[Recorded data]
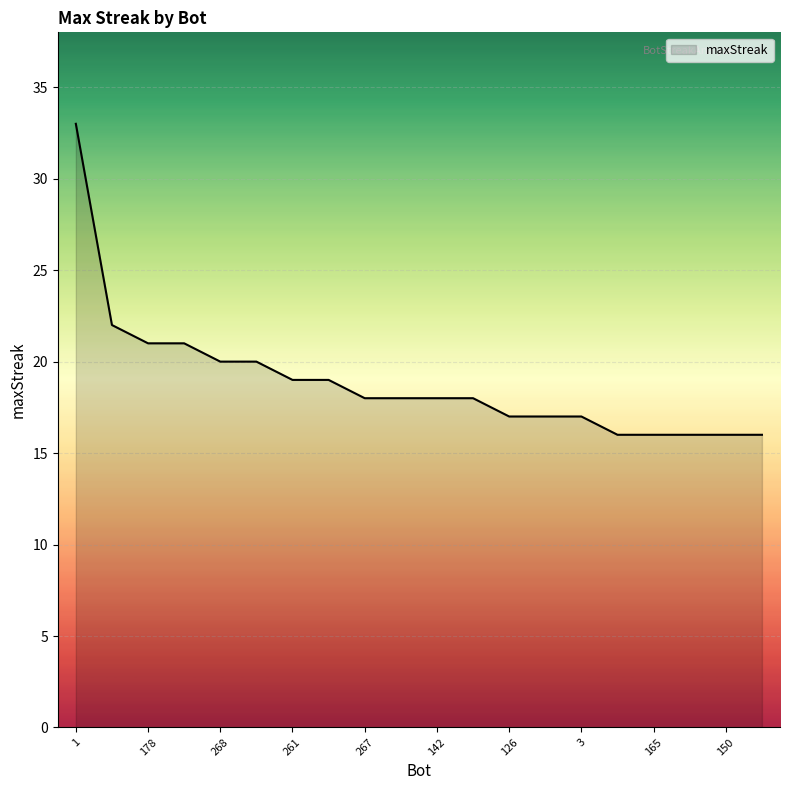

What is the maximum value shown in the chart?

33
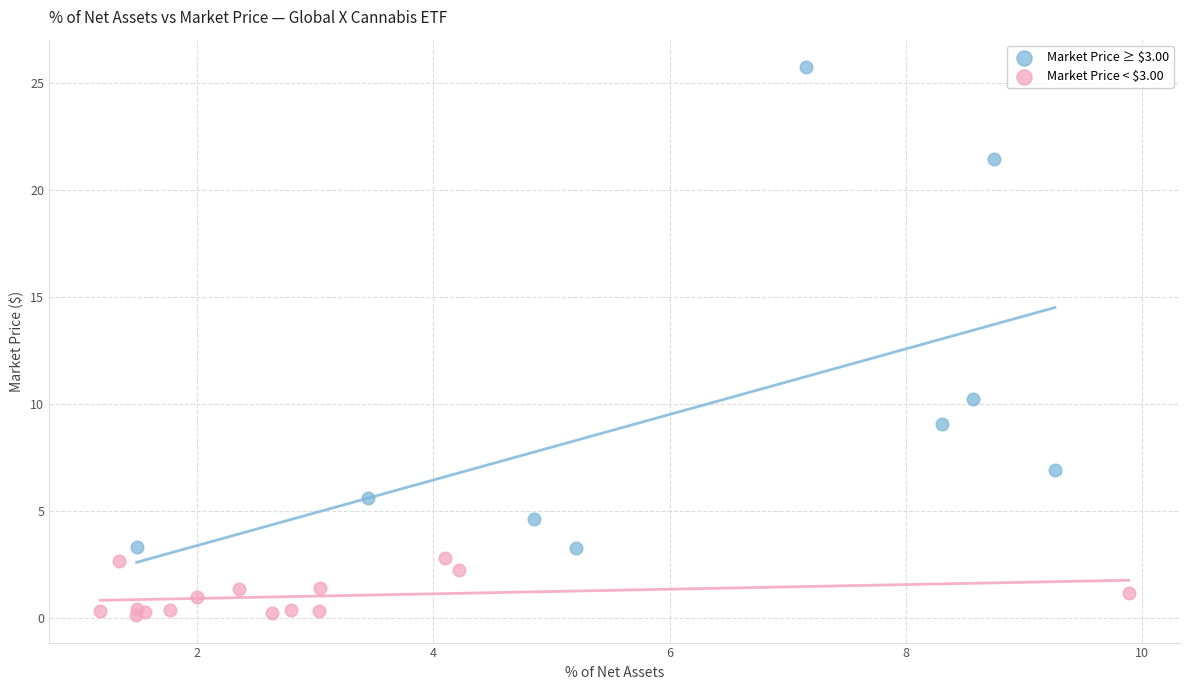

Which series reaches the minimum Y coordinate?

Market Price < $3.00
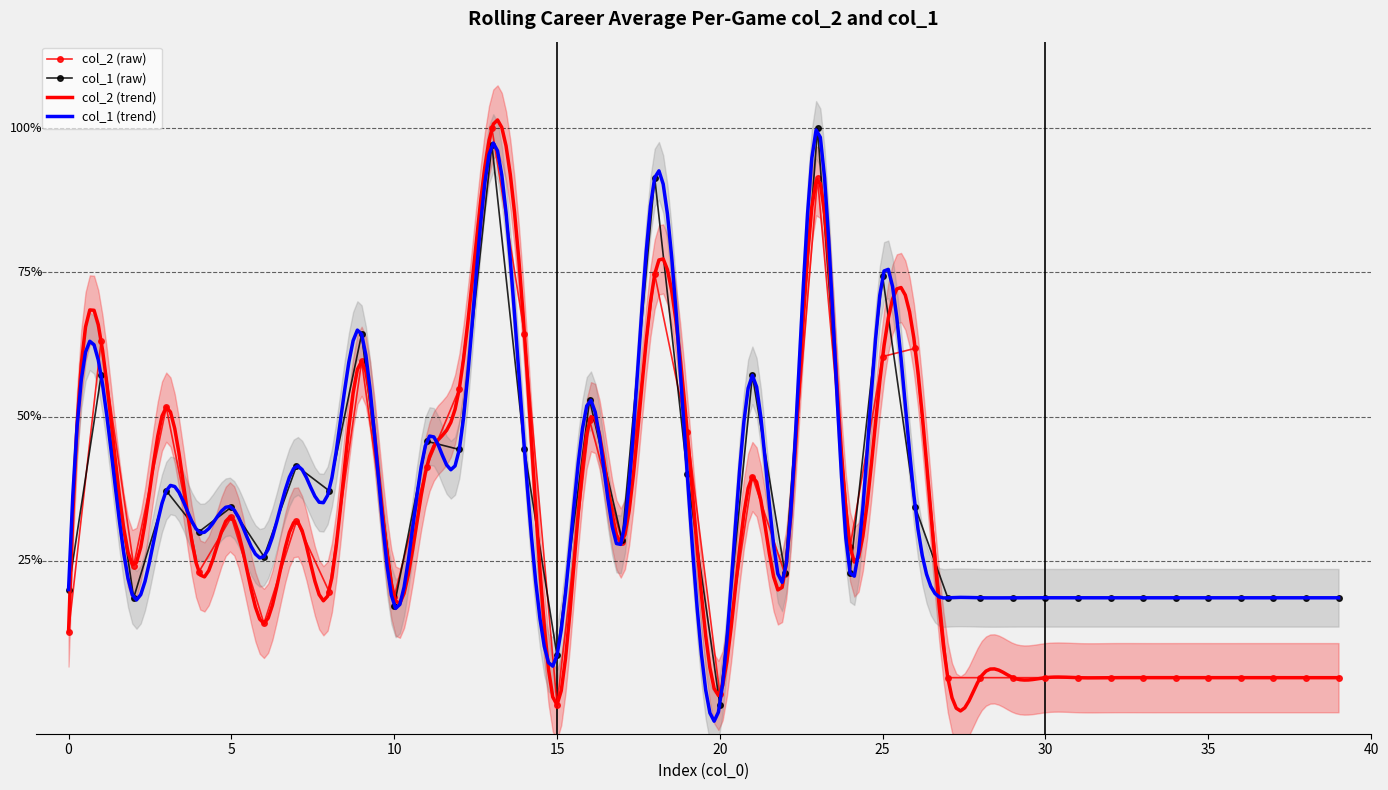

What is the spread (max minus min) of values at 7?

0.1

--

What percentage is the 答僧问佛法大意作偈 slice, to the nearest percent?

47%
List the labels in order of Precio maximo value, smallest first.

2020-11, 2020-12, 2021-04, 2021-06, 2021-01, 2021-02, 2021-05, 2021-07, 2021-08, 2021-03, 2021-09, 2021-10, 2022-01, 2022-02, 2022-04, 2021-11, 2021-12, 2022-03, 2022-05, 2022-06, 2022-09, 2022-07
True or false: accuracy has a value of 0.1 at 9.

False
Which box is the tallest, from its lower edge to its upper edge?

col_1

What you need to do: Update the entries from the line containing "What percentage is" through the line containing "List the labels", inclusive, by replacing "nearest percent" with "nearest whole percent" and changing nothing else. Return only those lines.

Reply:
What percentage is the 答僧问佛法大意作偈 slice, to the nearest whole percent?

47%
List the labels in order of Precio maximo value, smallest first.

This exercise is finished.